- **TEXTO DE ORIGEN**
>>
Hace muchos años, iba andando hacia el trabajo y de pronto un hombre bajó de su moto, se situó a mi lado y me dijo: "Te he visto por detrás y he sabido que ese cuerpo solo podía ser el tuyo". Era mi jefe supremo. Supongo que le saludaría, mientras deletreaba para mis adentros la palabra 'imbécil'. La realidad es que en aquel tiempo mi trasero estaba bastante bien colocado fruto de la gimnasia y de años de pliés, demipliés, grandpliés. La realidad es que me sentí avergonzada y no volví a usar para ir al trabajo aquel vestido que realzaba mis formas.

Poco después, le acompañé en su coche a una reunión y me explicó todas las bondades de su nuevo vehículo, haciendo especial énfasis en la manera de llevar los asientos delanteros totalmente hacia atrás, hasta convertirlos casi en una cama. Me reproché a mí misma haberme subido en el coche de mi jefe, mientras elevaba el tono de mis insultos internos hacia él. Por las mismas fechas, en una cena de trabajo me dijo al oído que cuando me había conocido le había impresionado mucho, y no solo desde el punto de vista intelectual.

Creo no haberlo compartido con nadie en aquel momento. No eran tiempos propicios para denunciar estos temas. Total, qué habría denunciado. A quién lo habría hecho. Qué se habría entendido. Fue hace mucho tiempo, ya digo, ni imaginábamos el "Me Too". Mi actitud hacia él cambió. No le reía sus bromas, ni las dirigidas a mí ni otras. La realidad es que dejé de caer en gracia y no pensé que tuviera que ver con aquellas frases suyas ni que fuera consecuencia de aquellas reacciones mías.

Era un ligón de libro. Se conocían sus líos varios con diferentes compañeras. Ninguna de ellas cayó nunca en desgracia. Y no digo yo que la mía estuviera directamente relacionada con aquellos hechos que como mínimo me incomodaban. Tampoco lo sospeché el día que fui relevada. La verdad es que siempre fui bastante ingenua y en aquella época más pensaba en mis culpas que en las ajenas. Fue mucho después cuando caí en la cuenta de que tal vez, solo tal vez, hubiera una correlación de hechos. Me moriré con la duda.

Para que no existan, las dudas, digo, nada mejor que la autoridad no se muestre con ese tipo de gestos que conducen a error, incluso aunque no sean exactamente actos de acoso o resulte complicado probarlos. Pero cuando existen hoy sé lo que desconocía entonces: hay que denunciarlos, y sus autores deben pagar por ellos.
<<
Del relato sobre el jefe, transcribe literalmente el pasaje que va desde "Poco después, le" hasta "de vista intelectual.".

- **DATOS PROPORCIONADOS**
>>
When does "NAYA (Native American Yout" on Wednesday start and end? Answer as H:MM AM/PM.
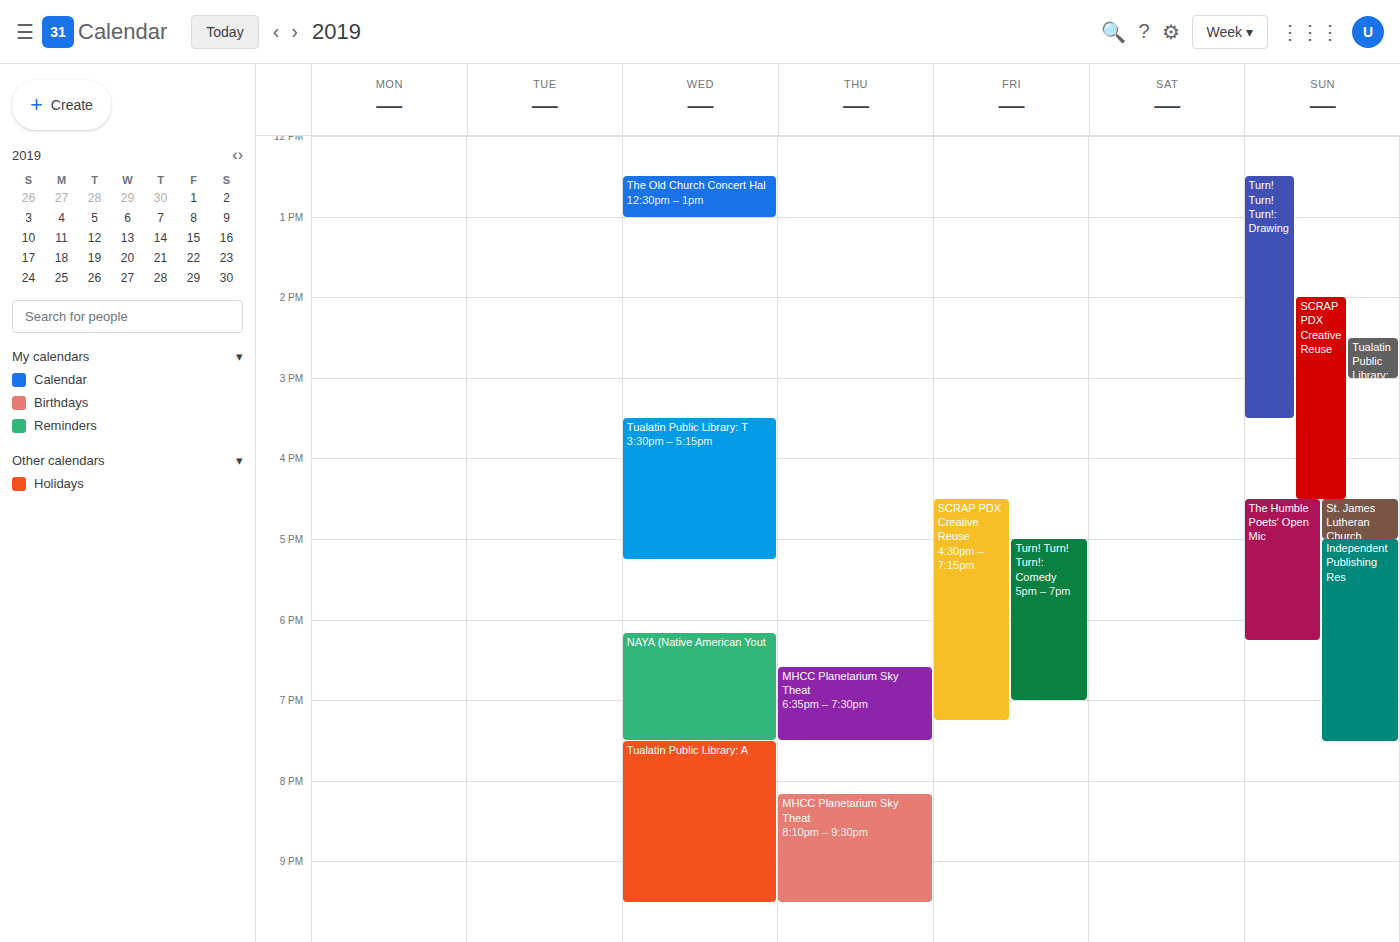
<<
>>
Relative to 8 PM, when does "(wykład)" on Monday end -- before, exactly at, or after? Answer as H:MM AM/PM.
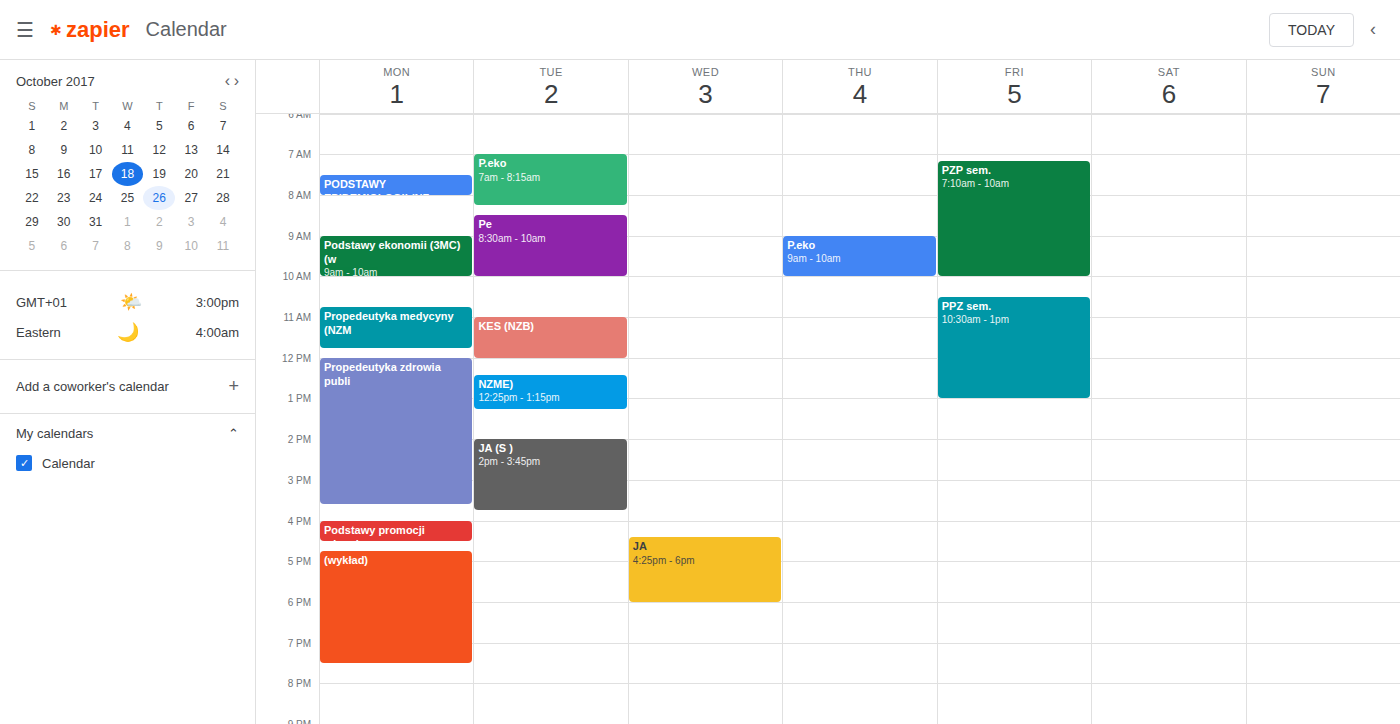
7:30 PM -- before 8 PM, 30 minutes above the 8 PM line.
<<
- **LA RESPUESTA**
Poco después, le acompañé en su coche a una reunión y me explicó todas las bondades de su nuevo vehículo, haciendo especial énfasis en la manera de llevar los asientos delanteros totalmente hacia atrás, hasta convertirlos casi en una cama. Me reproché a mí misma haberme subido en el coche de mi jefe, mientras elevaba el tono de mis insultos internos hacia él. Por las mismas fechas, en una cena de trabajo me dijo al oído que cuando me había conocido le había impresionado mucho, y no solo desde el punto de vista intelectual.